== TASK LIST ==
1. Quote the post on modular representations of S_4 from "The Sylow-2 subgroup" up to and including "ring is huge.".
2. Translate this sentence from the post on modular representations of S_4 into French: "So the principal block of \(kS_4\) is wild too: there are infinitely many indecomposable modules, and no hope of full classification."
3. List every module label written with a subscript in the English title of the post on modular representations of S_4.

== EXCERPTED PASSAGE ==

- - -

M_11 Is a Diamond, T_8 and T_8' Are the PIMs, and a New 5-Dim Indec Lives in the Middle

M_11 Is a Diamond, T_8 and T_8' Are the PIMs, and a New 5-Dim Indec Lives in the Middle M_11 是個菱形，T_8 和 T_8' 就是兩個 PIM，中間還住著一個新的 5 維不可分模

2026-06-01 05:00

Setting

\(G = S_4\), the symmetric group on 4 letters. \(k = \mathbb{F}_2\). We’re doing modular representation theory at the prime 2; \(|G| = 24 = 2^3 \cdot 3\), so 2 divides the group order, so \(kG\) is not semisimple, so things are interesting.

The Sylow-2 subgroup of \(S_4\) is \(D_4\) of order 8, and \(kD_4\) in char 2 is wild representation type (Erdmann’s classification). So the principal block of \(kS_4\) is wild too: there are infinitely many indecomposable modules, and no hope of full classification. The Green ring is huge.

- - -

== RECORDED INFORMATION ==

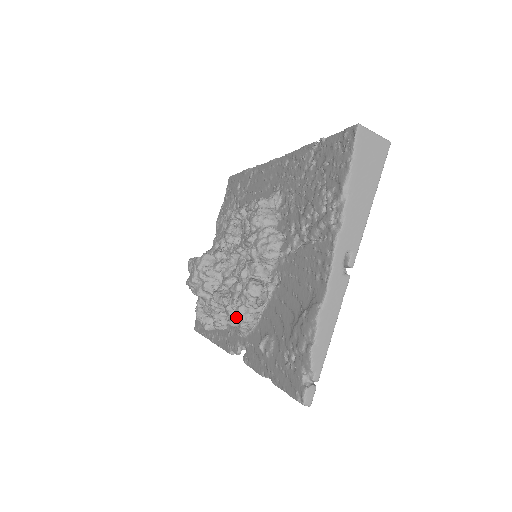
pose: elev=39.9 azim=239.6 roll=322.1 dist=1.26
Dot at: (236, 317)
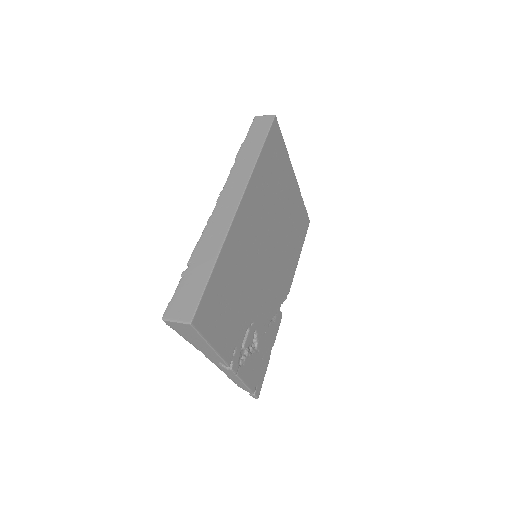
Dot at: occluded
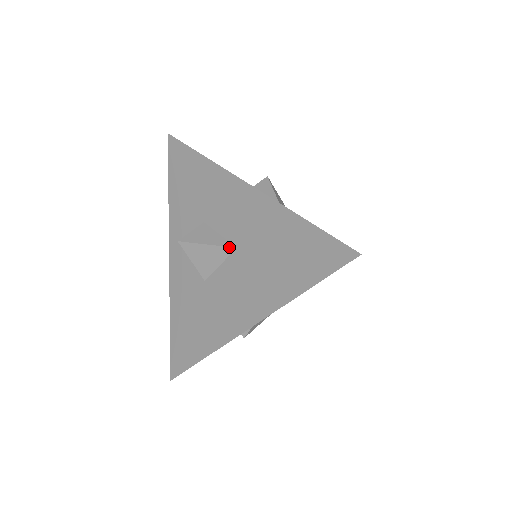
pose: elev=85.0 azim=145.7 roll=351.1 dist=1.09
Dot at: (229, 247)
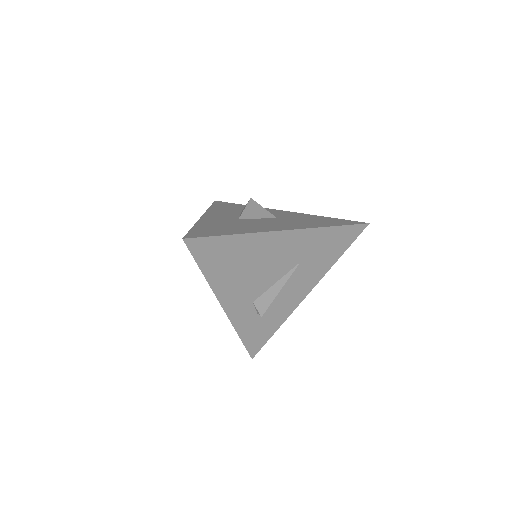
Dot at: occluded
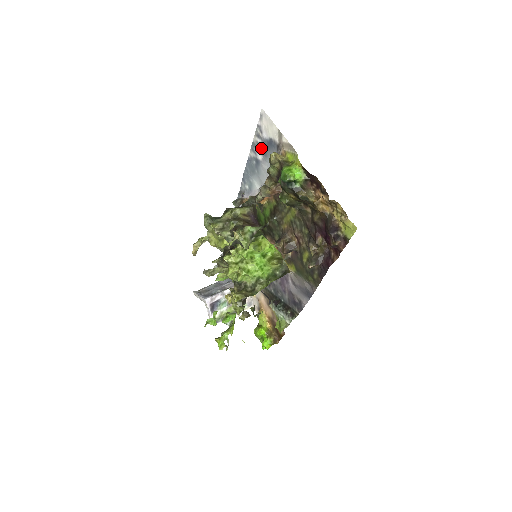
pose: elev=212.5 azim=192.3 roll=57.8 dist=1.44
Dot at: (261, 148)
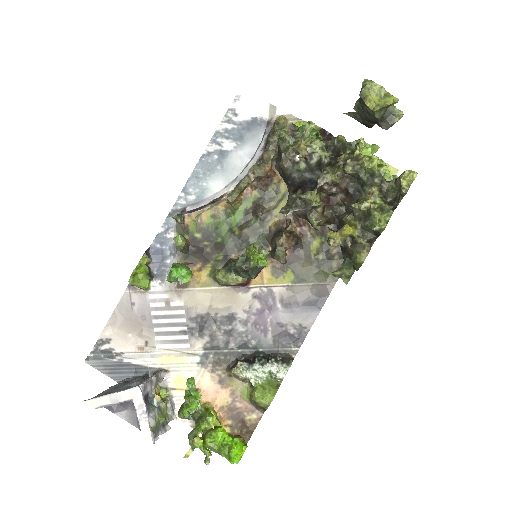
Dot at: (233, 134)
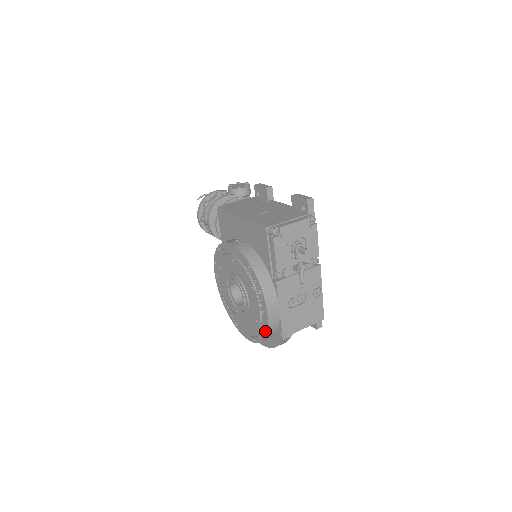
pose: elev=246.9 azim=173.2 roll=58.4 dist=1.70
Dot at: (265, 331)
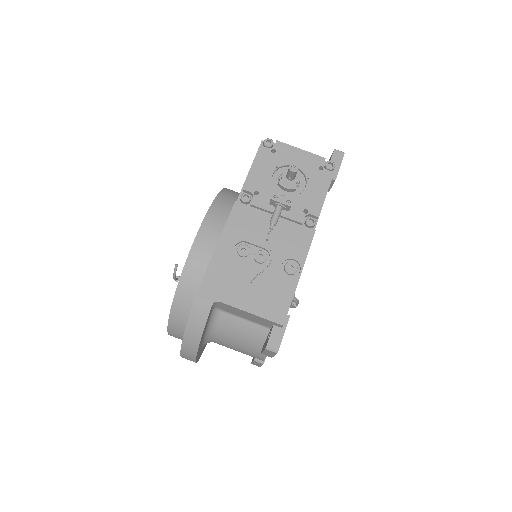
Dot at: (182, 272)
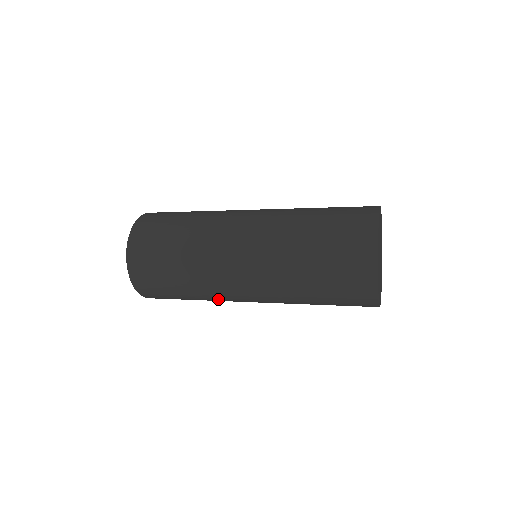
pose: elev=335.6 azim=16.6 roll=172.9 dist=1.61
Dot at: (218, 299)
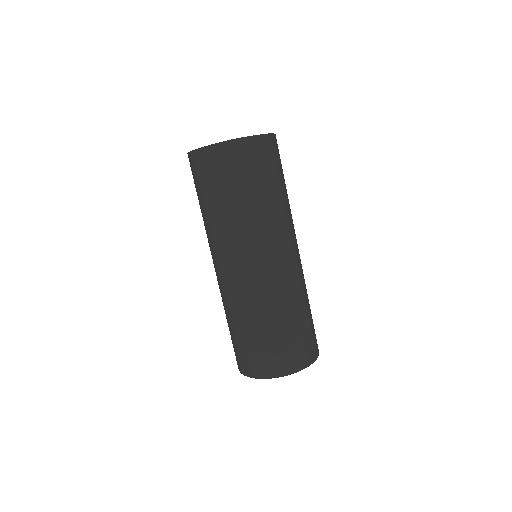
Dot at: occluded
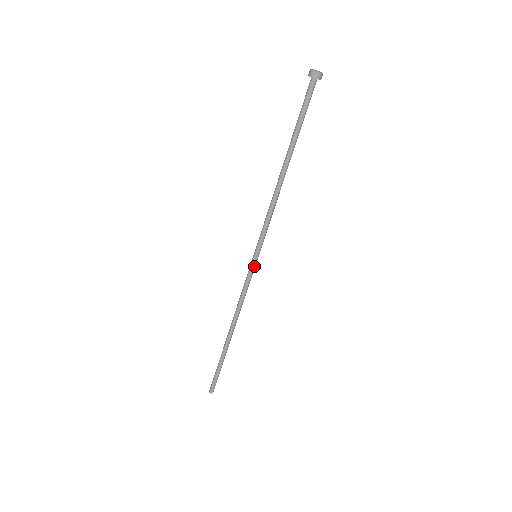
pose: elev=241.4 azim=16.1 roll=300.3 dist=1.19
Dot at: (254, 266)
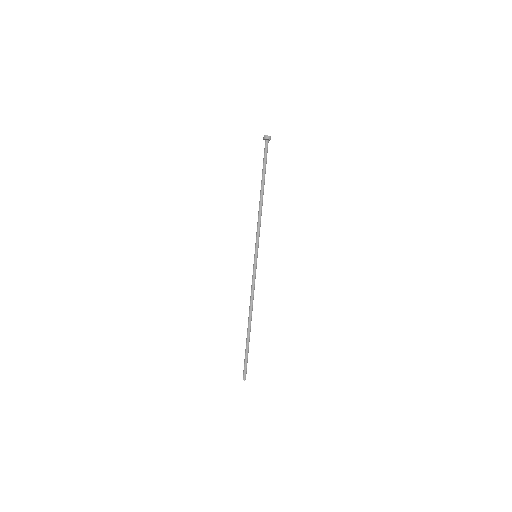
Dot at: (256, 263)
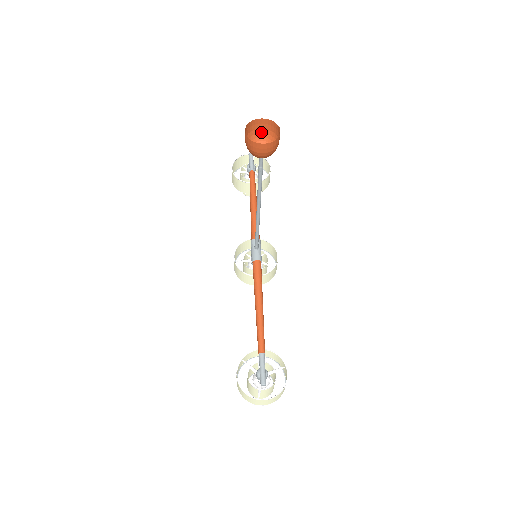
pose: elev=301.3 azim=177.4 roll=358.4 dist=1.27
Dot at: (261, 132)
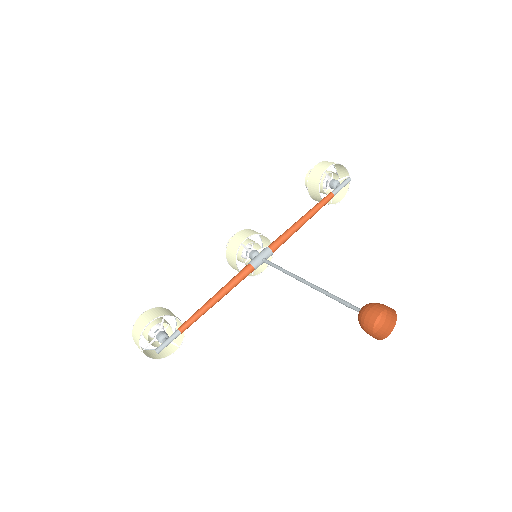
Dot at: occluded
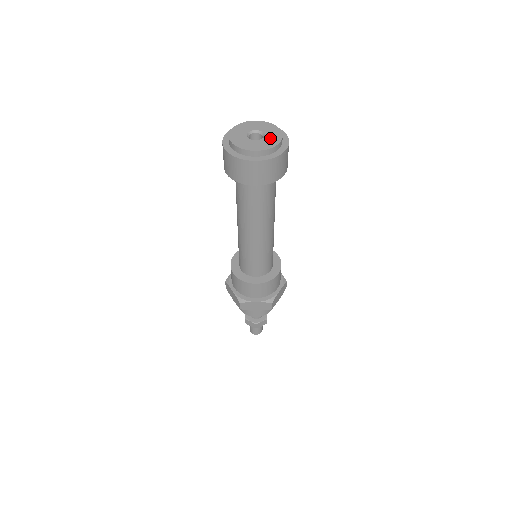
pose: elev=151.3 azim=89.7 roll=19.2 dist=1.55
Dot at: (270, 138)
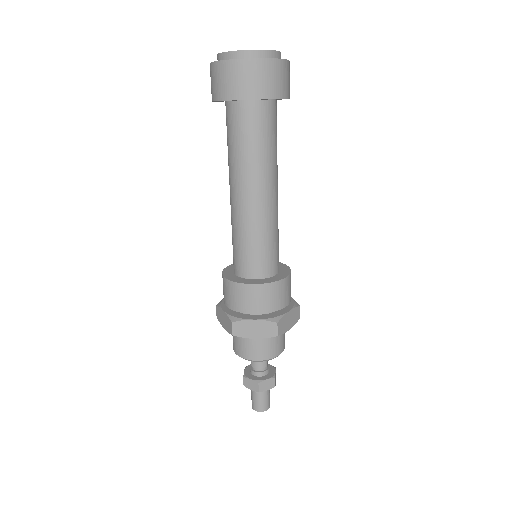
Dot at: occluded
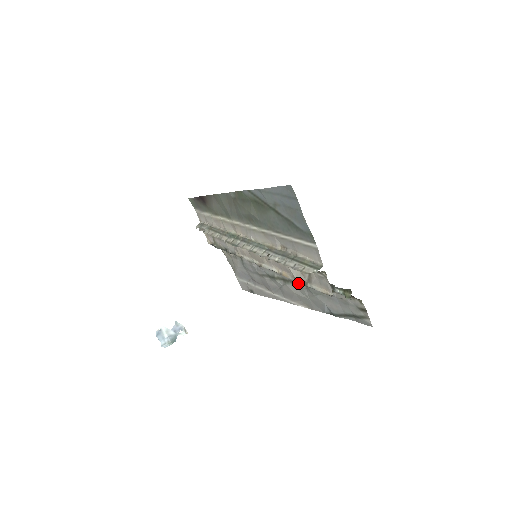
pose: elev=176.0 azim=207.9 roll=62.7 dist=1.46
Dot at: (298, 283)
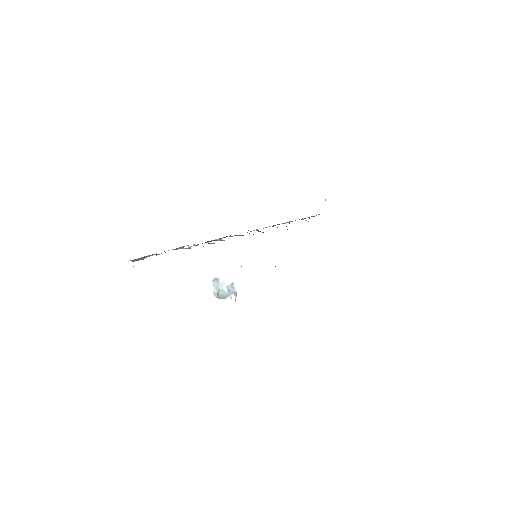
Dot at: occluded
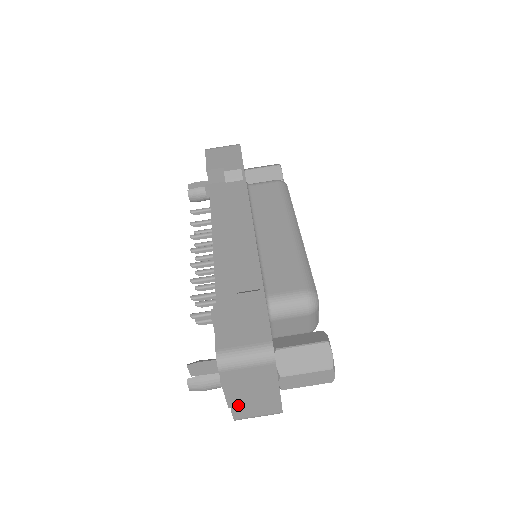
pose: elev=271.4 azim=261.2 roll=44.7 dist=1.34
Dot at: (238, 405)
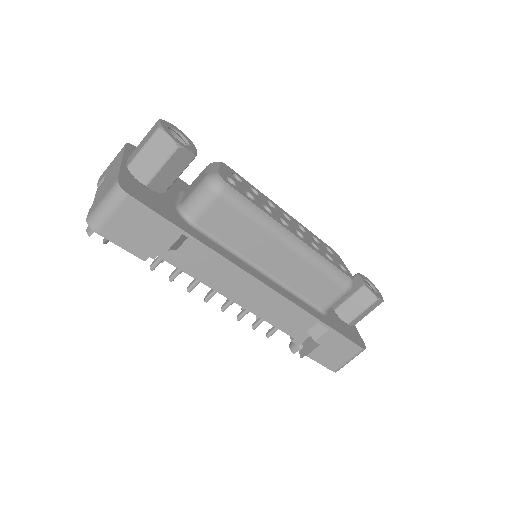
Dot at: occluded
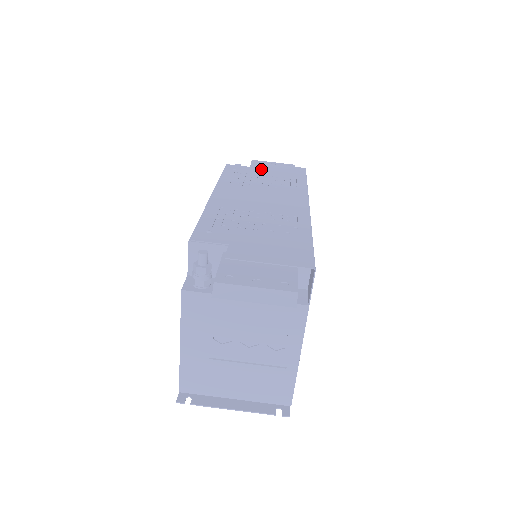
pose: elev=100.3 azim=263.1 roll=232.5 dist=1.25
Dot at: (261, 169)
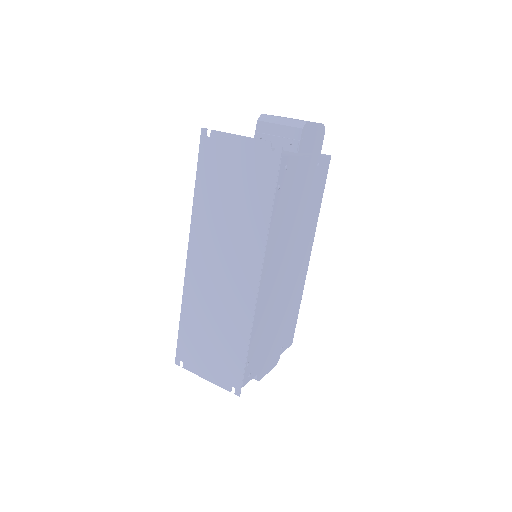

- - -

== SOLUTIONS FOR EACH TASK ==
1.
The Sylow-2 subgroup of \(S_4\) is \(D_4\) of order 8, and \(kD_4\) in char 2 is wild representation type (Erdmann’s classification). So the principal block of \(kS_4\) is wild too: there are infinitely many indecomposable modules, and no hope of full classification. The Green ring is huge.

2. Donc le bloc principal de \(kS_4\) est lui aussi sauvage : il y a une infinité de modules indécomposables, et aucun espoir de classification complète.

3.
M_11
T_8
T_8'